Recorded data
▬▬▬▬▬▬
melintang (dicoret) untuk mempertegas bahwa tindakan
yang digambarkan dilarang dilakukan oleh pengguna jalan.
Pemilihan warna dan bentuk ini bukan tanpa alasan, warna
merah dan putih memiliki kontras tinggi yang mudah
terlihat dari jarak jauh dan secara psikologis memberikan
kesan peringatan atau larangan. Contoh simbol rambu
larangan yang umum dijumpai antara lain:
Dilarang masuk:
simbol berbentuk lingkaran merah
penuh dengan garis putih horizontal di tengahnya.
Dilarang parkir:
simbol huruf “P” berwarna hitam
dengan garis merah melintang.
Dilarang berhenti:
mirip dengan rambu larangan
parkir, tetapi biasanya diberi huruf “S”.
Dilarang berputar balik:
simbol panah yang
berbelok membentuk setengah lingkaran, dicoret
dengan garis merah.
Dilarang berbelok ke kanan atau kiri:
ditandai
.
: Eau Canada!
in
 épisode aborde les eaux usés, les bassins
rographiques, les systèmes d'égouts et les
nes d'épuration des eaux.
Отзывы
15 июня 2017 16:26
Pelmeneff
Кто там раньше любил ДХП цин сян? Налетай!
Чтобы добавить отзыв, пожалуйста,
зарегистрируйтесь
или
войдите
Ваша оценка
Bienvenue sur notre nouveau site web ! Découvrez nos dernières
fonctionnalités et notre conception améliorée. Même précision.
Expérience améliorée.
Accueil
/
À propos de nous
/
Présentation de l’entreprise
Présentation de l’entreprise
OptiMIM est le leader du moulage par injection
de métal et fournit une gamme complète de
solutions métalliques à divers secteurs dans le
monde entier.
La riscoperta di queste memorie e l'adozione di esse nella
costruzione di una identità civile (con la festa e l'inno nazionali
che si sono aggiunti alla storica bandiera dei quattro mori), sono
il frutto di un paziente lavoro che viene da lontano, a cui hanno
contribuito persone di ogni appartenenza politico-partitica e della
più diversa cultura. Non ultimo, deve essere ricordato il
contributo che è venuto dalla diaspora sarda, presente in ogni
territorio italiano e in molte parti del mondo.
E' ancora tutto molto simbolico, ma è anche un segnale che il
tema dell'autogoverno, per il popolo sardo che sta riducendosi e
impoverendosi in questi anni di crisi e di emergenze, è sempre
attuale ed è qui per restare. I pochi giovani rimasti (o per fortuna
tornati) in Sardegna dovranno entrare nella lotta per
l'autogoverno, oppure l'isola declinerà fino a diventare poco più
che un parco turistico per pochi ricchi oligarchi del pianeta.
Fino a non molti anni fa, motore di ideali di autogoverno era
▬▬▬▬▬▬
**Exercise objective:** Please print the rows from the very first line through the line holding "merah dan putih", inclusive, character for character.

**Written answer:**
melintang (dicoret) untuk mempertegas bahwa tindakan
yang digambarkan dilarang dilakukan oleh pengguna jalan.
Pemilihan warna dan bentuk ini bukan tanpa alasan, warna
merah dan putih memiliki kontras tinggi yang mudah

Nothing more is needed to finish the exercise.